▶ **WHAT YOU ARE ASKED TO DO**: In the piece on price signals below, how are prices set in a centrally planned economy?

▶ **SOURCE**:
In a free market capitalist system 'price signals' are everything. Prices are determined by buyers and sellers in the free market and these prices are broadcast from the exchanges reaching all corners of the economy -- where they are used to transact business. In a centrally planned economy, prices are set by fiat and implemented in a 'top down' approach organized by a committee; rather than by the bottoms-up, animal-spirits-driven, self-interested, individualistic, free market approach.
But we have a problem with free market capitalism. Where free markets have failed over the past few decades is in maintaining fair and equitable 'price discovery' on various exchanges to compliment those animal spirits. Instead of buyers and sellers coming together and letting the 'invisible hand' of self-interest determine prices; more and more we see the dead hand of Wall Street monopolists and their market-rigging determining prices.
We saw this trend take shape with the petro-dollar, post-Bretton Woods, post Nixon's closing of the 'gold window' in 1971 era in pricing oil -- not according to free market principles - but rather the dead-market interference of Wall Street and Washington insiders who profit mightily from this rent-seeking corruption. It can be argued that Iraq, Iran and LIbya all wanted to trade oil outside of the petro-dollar fixed pricing scheme and paid dearly for it.

▶ **DATASET RECORDS**:
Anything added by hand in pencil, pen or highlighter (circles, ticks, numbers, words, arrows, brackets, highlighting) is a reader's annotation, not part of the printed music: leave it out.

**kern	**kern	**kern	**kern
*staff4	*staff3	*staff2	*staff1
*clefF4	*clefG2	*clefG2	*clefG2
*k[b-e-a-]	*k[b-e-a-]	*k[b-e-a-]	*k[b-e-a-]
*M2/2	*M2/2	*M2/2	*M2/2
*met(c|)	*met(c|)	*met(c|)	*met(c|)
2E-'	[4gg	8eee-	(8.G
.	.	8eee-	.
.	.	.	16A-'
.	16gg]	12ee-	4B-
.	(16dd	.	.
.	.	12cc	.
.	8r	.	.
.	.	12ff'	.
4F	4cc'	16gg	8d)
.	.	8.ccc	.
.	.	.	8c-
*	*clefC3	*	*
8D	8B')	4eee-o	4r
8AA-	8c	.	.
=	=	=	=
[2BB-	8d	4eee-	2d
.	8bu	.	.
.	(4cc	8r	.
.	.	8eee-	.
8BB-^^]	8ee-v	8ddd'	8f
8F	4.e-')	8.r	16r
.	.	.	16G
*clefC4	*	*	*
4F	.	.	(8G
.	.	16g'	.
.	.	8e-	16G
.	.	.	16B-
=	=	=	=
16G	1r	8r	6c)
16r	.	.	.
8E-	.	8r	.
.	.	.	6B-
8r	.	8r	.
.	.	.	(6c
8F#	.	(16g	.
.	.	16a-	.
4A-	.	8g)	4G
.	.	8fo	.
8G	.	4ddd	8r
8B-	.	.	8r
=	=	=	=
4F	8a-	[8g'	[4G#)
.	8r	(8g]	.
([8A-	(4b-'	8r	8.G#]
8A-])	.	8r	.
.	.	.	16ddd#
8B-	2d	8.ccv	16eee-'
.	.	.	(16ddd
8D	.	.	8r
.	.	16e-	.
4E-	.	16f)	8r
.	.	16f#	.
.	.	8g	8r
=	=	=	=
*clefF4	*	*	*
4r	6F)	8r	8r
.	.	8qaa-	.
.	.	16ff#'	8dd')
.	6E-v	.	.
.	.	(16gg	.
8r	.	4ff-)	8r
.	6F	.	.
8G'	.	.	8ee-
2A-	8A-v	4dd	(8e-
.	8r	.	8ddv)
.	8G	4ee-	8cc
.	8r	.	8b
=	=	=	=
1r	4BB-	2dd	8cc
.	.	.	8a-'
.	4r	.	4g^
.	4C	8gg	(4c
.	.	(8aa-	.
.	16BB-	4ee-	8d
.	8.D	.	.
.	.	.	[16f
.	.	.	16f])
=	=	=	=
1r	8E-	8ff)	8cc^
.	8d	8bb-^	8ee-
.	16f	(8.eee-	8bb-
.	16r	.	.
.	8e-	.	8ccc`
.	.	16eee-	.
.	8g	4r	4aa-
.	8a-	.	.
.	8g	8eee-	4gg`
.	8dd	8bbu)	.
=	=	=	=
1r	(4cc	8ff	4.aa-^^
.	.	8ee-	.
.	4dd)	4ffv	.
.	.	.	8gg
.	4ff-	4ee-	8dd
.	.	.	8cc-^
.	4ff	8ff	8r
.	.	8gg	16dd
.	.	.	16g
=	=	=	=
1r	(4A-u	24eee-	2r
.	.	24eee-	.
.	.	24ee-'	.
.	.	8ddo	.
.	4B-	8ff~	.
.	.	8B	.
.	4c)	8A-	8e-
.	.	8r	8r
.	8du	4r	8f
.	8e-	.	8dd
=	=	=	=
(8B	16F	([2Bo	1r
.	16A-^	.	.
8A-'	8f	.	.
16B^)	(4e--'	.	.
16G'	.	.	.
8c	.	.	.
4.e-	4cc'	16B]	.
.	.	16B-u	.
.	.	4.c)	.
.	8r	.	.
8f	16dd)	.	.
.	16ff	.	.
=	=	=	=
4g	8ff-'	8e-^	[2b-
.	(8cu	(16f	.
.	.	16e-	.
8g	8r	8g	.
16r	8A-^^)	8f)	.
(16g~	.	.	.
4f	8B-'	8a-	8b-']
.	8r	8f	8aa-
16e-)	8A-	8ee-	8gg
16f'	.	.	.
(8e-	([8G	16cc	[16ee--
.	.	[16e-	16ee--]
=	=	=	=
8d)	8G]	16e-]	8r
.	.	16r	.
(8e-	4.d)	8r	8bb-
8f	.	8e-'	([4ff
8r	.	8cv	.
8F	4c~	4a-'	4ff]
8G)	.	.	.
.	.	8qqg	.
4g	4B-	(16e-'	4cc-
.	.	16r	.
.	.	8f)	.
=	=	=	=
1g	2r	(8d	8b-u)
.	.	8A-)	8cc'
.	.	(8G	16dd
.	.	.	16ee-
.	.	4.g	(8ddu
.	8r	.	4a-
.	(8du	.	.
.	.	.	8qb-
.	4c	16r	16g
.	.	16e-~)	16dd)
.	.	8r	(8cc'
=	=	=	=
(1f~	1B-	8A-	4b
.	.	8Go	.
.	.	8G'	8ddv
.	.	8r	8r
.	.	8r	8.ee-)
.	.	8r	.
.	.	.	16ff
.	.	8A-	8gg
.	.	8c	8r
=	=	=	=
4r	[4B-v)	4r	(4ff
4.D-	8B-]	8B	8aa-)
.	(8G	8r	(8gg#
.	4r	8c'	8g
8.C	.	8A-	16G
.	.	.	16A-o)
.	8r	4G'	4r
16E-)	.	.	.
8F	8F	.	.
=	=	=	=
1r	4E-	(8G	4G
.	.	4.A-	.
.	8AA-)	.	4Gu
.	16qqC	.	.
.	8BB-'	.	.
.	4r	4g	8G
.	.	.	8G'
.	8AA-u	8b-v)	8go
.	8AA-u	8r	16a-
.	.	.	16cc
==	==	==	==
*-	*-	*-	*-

▶ **OUTPUT OF THE TASK**: By fiat, implemented in a top-down approach organized by a committee.